European scientists have developed an artificial intelligence (AI) model capable of predicting future illnesses years before symptoms appear, a development that could significantly shift approaches in modern medicine. The system, named Delphi-2M, was detailed in a paper published in Nature on Wednesday. Using the same transformer architecture that powers consumer chatbots like ChatGPT, Delphi-2M analyses medical histories to estimate the likelihood of more than 1,000 diseases, offering a level of predictive breadth not previously available in standard healthcare models.
Moritz Gerstung of the German Cancer Research Center, a co-author of the study, explained that Delphi-2M effectively “reads the grammar of healthcare,” learning how diagnoses occur in sequence and combination to make meaningful predictions about potential future conditions. Researchers trained the AI using data from the UK Biobank, which holds medical details of half a million individuals, and tested its accuracy against Denmark’s national health records covering nearly two million people. Early results demonstrated the model’s ability to flag patients at unusually high or low risk for conditions like heart attacks when compared with conventional age-based predictions, suggesting potential for targeted preventative interventions.
Tom Fitzgerald of the European Molecular Biology Laboratory noted that such predictive capabilities could help optimise resource allocation in healthcare systems already facing significant strain. The model differs from traditional risk calculators, such as Britain’s QRISK3, which focus narrowly on cardiovascular disease. Delphi-2M’s ability to assess thousands of potential illnesses simultaneously offers the potential to monitor a wider patient population and intervene proactively. Ewan Birney, another co-author, highlighted that the model opens doors to preventative medicine on an unprecedented scale, while Gustavo Sudre, a medical AI professor at King’s College London, described the project as a significant step toward scalable, interpretable, and ethically responsible predictive modelling.

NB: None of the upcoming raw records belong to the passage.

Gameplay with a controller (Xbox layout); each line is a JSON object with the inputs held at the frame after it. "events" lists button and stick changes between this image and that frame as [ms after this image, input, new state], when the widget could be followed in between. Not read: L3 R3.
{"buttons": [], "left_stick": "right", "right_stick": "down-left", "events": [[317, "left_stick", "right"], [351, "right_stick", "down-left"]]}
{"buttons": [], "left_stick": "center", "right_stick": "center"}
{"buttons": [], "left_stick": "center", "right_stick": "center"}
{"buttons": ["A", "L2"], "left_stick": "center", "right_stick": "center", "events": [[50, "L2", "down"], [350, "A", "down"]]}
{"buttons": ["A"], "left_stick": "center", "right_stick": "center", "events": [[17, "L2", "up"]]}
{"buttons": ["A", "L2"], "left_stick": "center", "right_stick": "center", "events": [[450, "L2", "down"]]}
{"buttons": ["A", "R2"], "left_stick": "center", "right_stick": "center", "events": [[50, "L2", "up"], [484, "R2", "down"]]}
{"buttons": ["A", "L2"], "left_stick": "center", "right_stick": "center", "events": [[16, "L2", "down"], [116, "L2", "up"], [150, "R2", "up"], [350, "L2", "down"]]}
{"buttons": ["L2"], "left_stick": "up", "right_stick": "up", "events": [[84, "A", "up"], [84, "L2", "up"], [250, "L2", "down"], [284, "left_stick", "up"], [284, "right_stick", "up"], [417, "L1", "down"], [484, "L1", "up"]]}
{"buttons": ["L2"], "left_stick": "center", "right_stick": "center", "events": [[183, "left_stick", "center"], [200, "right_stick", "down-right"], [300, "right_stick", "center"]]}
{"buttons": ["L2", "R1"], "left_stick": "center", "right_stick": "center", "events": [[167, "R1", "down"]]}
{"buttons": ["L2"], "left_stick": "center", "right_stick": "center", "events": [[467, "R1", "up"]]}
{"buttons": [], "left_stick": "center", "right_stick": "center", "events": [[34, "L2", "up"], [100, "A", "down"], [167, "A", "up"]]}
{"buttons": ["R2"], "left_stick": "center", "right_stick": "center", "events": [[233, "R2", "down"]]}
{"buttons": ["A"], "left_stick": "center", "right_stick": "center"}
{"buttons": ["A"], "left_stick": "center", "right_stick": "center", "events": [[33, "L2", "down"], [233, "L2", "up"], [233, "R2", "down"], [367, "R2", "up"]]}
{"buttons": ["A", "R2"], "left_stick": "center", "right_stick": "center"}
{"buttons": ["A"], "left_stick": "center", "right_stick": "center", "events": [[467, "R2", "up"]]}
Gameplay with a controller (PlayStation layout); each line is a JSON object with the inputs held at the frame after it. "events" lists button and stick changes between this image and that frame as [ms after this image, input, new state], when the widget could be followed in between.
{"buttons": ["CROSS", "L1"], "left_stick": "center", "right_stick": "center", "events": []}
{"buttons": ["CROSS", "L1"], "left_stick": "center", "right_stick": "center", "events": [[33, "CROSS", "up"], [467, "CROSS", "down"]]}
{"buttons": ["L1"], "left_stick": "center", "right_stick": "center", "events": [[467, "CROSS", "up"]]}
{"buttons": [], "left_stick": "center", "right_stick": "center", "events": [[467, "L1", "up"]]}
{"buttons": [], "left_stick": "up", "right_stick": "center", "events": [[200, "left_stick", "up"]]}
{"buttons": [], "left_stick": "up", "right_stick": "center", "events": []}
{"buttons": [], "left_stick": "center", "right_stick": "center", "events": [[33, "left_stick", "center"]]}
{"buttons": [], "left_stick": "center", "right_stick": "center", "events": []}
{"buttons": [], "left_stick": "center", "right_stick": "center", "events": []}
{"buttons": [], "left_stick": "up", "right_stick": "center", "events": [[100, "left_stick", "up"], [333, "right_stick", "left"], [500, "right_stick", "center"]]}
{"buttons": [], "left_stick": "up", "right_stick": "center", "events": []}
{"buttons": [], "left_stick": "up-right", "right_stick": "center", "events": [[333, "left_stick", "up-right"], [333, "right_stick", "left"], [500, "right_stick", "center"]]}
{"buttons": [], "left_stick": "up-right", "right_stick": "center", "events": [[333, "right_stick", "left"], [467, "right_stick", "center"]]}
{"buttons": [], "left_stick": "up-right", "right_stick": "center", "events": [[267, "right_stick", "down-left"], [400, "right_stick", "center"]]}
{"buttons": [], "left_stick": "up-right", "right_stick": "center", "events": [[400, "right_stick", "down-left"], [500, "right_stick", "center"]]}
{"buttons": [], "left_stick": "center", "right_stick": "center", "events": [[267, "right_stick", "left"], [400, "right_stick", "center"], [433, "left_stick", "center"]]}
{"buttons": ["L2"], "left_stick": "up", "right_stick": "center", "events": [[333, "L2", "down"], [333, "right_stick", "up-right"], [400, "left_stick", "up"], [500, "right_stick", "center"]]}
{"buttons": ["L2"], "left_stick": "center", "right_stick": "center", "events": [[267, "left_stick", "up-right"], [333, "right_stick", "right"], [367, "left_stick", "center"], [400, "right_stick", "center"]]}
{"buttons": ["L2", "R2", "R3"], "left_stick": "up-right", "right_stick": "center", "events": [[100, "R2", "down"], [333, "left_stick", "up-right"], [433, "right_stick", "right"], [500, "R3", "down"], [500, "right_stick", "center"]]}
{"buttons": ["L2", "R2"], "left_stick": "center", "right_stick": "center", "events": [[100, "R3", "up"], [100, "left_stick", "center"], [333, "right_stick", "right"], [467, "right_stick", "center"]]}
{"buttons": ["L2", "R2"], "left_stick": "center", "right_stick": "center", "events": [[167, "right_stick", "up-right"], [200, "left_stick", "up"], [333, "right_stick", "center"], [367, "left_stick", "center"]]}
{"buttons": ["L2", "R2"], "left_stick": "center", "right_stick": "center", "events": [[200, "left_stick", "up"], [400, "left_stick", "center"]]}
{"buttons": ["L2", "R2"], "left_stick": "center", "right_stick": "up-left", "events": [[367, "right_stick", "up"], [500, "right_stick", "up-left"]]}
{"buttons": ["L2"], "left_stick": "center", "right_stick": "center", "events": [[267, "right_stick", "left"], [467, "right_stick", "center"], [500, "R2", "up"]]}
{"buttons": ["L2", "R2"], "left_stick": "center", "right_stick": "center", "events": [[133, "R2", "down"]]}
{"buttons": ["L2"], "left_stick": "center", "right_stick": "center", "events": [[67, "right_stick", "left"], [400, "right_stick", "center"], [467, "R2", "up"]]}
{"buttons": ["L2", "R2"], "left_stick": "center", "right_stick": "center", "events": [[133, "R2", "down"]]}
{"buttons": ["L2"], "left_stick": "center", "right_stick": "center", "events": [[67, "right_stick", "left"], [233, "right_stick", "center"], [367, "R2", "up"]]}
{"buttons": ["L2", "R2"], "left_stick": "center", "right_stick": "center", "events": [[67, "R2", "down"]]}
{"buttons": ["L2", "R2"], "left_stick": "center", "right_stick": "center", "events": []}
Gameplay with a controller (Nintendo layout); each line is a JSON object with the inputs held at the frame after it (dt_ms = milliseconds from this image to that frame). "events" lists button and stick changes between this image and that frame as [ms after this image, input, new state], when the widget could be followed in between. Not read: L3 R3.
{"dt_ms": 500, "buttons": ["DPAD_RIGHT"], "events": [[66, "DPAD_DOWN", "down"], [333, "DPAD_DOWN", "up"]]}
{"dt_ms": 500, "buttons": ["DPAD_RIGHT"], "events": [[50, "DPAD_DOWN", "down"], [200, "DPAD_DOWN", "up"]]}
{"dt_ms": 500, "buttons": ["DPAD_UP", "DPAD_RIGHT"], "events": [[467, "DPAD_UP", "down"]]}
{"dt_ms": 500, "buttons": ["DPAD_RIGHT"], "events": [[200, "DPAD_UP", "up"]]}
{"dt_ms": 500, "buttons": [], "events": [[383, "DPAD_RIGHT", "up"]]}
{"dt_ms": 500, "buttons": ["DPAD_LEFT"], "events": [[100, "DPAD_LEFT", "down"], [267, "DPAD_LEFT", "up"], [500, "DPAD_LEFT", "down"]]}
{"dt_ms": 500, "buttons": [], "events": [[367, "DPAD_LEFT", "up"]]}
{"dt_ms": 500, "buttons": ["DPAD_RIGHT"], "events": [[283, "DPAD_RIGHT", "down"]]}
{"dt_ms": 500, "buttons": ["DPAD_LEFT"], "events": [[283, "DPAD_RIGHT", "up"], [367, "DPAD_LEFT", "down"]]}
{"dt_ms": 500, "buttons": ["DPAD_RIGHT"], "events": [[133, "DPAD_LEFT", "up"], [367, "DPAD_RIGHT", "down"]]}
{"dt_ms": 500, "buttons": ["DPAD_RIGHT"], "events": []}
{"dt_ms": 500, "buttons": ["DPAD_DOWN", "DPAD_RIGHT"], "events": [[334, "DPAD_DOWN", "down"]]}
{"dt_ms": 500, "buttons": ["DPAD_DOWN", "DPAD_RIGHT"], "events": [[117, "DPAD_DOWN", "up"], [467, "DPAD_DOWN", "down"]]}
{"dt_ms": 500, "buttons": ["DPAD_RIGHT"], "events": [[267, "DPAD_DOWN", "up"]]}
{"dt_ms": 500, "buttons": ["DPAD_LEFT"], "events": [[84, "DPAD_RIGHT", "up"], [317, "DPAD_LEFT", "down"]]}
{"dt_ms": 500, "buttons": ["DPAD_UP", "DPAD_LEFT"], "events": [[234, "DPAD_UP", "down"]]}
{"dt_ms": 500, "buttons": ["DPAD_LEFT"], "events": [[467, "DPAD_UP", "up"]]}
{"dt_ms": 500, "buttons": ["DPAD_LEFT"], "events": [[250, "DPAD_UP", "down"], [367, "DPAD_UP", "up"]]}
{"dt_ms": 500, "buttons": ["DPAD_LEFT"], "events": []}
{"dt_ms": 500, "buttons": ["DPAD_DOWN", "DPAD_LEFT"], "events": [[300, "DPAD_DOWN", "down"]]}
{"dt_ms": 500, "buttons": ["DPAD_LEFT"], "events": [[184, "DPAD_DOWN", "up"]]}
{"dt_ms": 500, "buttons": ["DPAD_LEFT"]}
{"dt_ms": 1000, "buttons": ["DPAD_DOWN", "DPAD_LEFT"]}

Experts caution, however, that the datasets used to develop Delphi-2M—primarily from British and Danish populations—are limited in diversity, raising concerns about bias and generalisability. Peter Bannister of the Institution of Engineering and Technology stressed that while the tool shows potential, it remains a long way from being ready for clinical application. Despite these limitations, Delphi-2M demonstrates a shift in healthcare focus from reactive treatment to proactive prevention. The model could enable doctors to monitor high-risk patients earlier, intervene before critical events occur, and alleviate pressure on overburdened healthcare systems. Researchers emphasise that further testing, validation, and ethical oversight will be essential before AI-driven predictive tools like Delphi-2M can be integrated into everyday medical practice.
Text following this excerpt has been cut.